### PROBLEM TO WORK ON
For the data below, please report each line where the word "anchor" is found.

Entries taken from a collection:

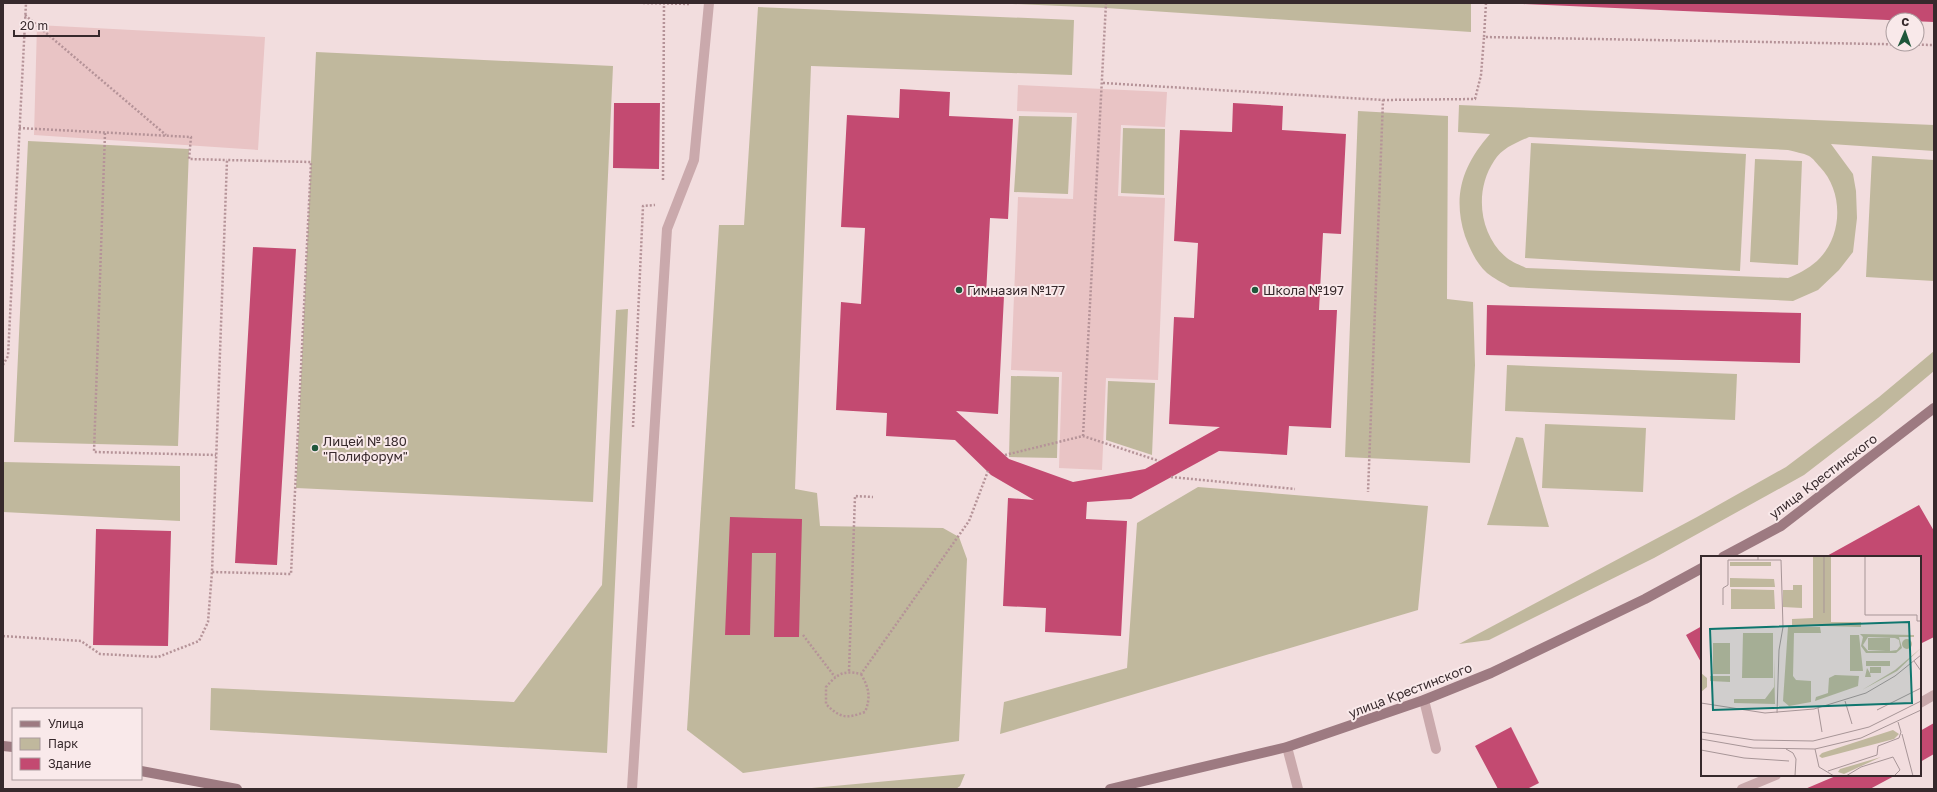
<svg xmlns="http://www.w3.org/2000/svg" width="1937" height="792" font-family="'Golos Text',sans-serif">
  <rect width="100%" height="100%" fill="#f2ddde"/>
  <!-- green -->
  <path fill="#c0b89d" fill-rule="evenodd" d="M990,3H1471V32L1106,8Z
    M758,7L1074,20L1072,75L811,66L795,489L817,493L820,526L943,528L959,537L967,559L959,741L743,773L687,730L719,225H744Z
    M316,52L613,66L593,502L296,488Z
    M1459,105L1934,125V151L1831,144L1853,174L1856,191L1857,218L1853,252L1839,270L1818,290L1793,301L1510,287C1503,283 1493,278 1487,273C1476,263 1470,249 1465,236C1452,195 1463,165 1490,134L1458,132ZM1529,137L1788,150C1795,152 1803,153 1809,156C1813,158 1817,164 1820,167C1844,192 1843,237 1817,261C1808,269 1798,274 1788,278L1526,268C1520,265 1512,262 1507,258C1479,235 1474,191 1494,161C1502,148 1516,143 1529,137Z
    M1358,111L1448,116L1447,299L1473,302L1475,365L1470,463L1345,457Z
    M1019,116L1072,117L1068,194L1014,192Z
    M1123,128L1165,129L1164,195L1121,193Z
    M28,141L189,149L178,446L14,442Z
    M1531,143L1746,154L1740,271L1525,258Z
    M1872,156L1934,160V281L1866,277Z
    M1755,159L1802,161L1798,265L1750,262Z
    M628,309L607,753L210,730L211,688L514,702L602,585L616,310Z
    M1934,351V371L1878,418L1804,475L1654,558L1489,640L1459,644L1697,517L1786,467L1879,397Z
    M1507,365L1737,374L1735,420L1505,411Z
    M1011,376L1059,377L1057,458L1009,457Z
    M1108,381L1155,383L1152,455L1106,440Z
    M1545,424L1646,428L1643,492L1542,488Z
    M1516,437L1523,438L1549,527L1487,525Z
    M3,462L180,466V521L3,512Z
    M1198,487L1428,506L1418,610L1000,734L1004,702L1127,668L1137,523Z
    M965,774L960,786L956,789H801Z"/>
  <!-- plaza -->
  <path fill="#e9c4c5" d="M37,25L265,37L258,150L34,135Z
    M1018,85L1167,92L1165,127L1121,125L1118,196L1165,198L1158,380L1106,378L1102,470L1059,468L1062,372L1011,370L1018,197L1073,199L1077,113L1017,111Z"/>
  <!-- building -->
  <path fill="#c34a71" d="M1523,3H1934V22L1523,4Z
    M900,89L950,92L949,116L1013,119L1008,219L990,218L986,295L1004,296L998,414L956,411L1009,459L1073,482L1145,469L1220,427L1169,424L1174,317L1194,318L1198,243L1174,241L1180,130L1232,132L1233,103L1283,106L1282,130L1346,134L1341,234L1323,233L1319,310H1337L1331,428L1289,426L1287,455L1219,451L1131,499L1087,502L1086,519L1127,521L1121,636L1045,632L1046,608L1003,606L1008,498L1034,500L991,475L955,440L886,436L887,413L836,410L841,302L861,304L865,228L841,227L847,115L899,118Z
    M614,103H660L659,169L613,168Z
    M253,247L296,249L277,565L235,563Z
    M1487,305L1801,313L1800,363L1486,355Z
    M1919,505L1934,531V637L1920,644V557H1825Z
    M730,517L802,519L799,637H774L776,553H752L750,635H725Z
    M96,529L171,531L168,646L93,645Z
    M1702,626V664L1686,635Z
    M1934,723V754L1920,762V731Z
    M1511,727L1539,783L1527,789H1498L1475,746Z
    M1838,775H1896L1870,789H1805Z"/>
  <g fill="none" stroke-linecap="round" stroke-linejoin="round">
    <!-- path -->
    <path stroke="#b59398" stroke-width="2.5" stroke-dasharray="2 2" stroke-linecap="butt" d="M643,3L689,4
      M1486,3L1484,37L1934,45
      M25,15L166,135
      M1103,83L1383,100L1368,492
      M1383,100L1475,99L1481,75L1484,37
      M19,128L191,137L189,159L227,160
      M105,133L94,452L216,455
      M663,180L664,3
      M3,365L8,356L26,3
      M633,427L643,206L655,205
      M1083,436L1106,3
      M1005,455L1083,436L1159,461
      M1171,477L1295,489
      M803,635L835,677
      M3,636L81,641L100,654L158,657L199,641L208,622L212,572L227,160L311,162L291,574L212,572
      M849,671L855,496L873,497
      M861,674C869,688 871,697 865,712C846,719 840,718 826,704V687C837,674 843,670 861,674L969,521L988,471"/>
    <!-- lane -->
    <path stroke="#caa9ac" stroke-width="10" d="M1424,700L1436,749
      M1920,703L1934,695
      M1287,747L1298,789
      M632,789L667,229L694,160L709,3
      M1742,789L1776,775"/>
    <!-- secondary -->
    <path stroke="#9d7a81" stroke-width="10" d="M1723,557L1781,526L1934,408
      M3,746L13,747
      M141,771L237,789
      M1110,789L1287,747L1424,700L1491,673L1645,599L1702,568"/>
  </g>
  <!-- markers -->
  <g fill="#1f573b" stroke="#f9e9ea" stroke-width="1.5">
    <circle cx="959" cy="290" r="4"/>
    <circle cx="1255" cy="290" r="4"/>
    <circle cx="315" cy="448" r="4"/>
  </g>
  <g text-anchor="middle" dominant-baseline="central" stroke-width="4" stroke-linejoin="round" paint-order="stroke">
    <!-- poi labels -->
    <g font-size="13" fill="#37292c" stroke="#f9e9ea" text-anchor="start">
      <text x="967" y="290">Гимназия №177</text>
      <text x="1263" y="290">Школа №197</text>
      <text x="323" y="441">Лицей № 180<tspan x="323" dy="15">"Полифорум"</tspan></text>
    </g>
    <!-- street labels -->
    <g font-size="13" fill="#37292c" stroke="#f9e9ea">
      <text transform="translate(1823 476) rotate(-37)">улица Крестинского</text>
      <text transform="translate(1410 690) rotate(-21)">улица Крестинского</text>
    </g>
  </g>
  <!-- overview -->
  <g transform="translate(1701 556)">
    <rect width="220" height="220" fill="#f2ddde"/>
    <path d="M112,0H130V66H160V71L91,69V63L112,62ZM29,6H70V10H29ZM29,22L73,23L74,31H29ZM92,29H101V52L82,51V34H92ZM30,33L73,34L74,53H30ZM87,71H119L120,77H93L92,120L95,124L110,125V146L88,150L82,145ZM42,77H72V122H41ZM159,78L213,79V81H198L201,92L195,97H165L160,90L162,81ZM167,81L194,82L198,84L199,90L196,94L189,95V82H167V94L185,95H167L162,89ZM149,79H158L162,115H149ZM201 88a5 5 0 1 1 10 0a5 5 0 1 1-10 0ZM12,87H29V118H12ZM220,92L196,115L161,134L194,114ZM73,102L74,148L33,147V143H64L73,131ZM165,105H189V110H165ZM169,111H180V117H169L170,121H164L166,112L169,117ZM0,117L6,122V131L0,136ZM134,119L158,120L157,130L114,145L115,141L127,137L128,122ZM9,120H29V126L9,125ZM192,174L198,178L193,183L121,202L118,200L121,197ZM180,201L143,218L137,216L139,213Z" fill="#c0b89d" fill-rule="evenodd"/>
    <path fill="none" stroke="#a79597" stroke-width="1" d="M123,0V57M164,0V59H216V65H220M57,4H80L82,71L78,94L76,157M22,49V32L27,29V4H57V0M213,105L220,115M144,145L151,168M0,147L64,157L113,153L165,137L194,120L220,99M117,152L121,176M176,154L220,132M0,176L53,184L112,185L168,171L220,145M201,178L212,220M0,183L52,192L114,193L160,182L220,154M85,193L92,197L95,203L94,220M114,193L118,211L133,220M0,194L43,202L88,205M127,215L176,199L177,190L198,182L200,176L197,166M145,220L160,211L192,201L199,214L193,220"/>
    <path fill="#0f766e" fill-opacity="0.15" stroke="#0f766e" stroke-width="2" d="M208,66L211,147L12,154L9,73Z"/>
    <rect width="220" height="220" fill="none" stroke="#37292c" stroke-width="2"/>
  </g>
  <!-- border -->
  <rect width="1937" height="792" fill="none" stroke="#37292c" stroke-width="8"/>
  <!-- legend -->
  <rect x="12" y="708" width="130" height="72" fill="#f9e9ea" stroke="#ab9c9e"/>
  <rect x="20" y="721" width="20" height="6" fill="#9d7a81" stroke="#ab9c9e"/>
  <text x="48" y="728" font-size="12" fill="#37292c">Улица</text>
  <rect x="20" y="738" width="20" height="12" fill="#c0b89d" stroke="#ab9c9e"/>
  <text x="48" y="748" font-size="12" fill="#37292c">Парк</text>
  <rect x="20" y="758" width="20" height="12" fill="#c34a71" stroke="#ab9c9e"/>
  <text x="48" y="768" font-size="12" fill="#37292c">Здание</text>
  <!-- north arrow -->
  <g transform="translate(1905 32) rotate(2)"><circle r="19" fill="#f9e9ea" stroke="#ab9c9e"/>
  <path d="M0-3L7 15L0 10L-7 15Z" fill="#1f573b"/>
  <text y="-6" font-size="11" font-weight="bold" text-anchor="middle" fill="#37292c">С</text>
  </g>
  <!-- scale -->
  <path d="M14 30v6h85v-6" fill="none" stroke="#37292c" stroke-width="2"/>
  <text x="20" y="30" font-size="12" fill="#37292c" stroke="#f9e9ea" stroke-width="3" paint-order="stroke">20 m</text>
</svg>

### ANSWER
  <g text-anchor="middle" dominant-baseline="central" stroke-width="4" stroke-linejoin="round" paint-order="stroke">
    <g font-size="13" fill="#37292c" stroke="#f9e9ea" text-anchor="start">
  <text y="-6" font-size="11" font-weight="bold" text-anchor="middle" fill="#37292c">С</text>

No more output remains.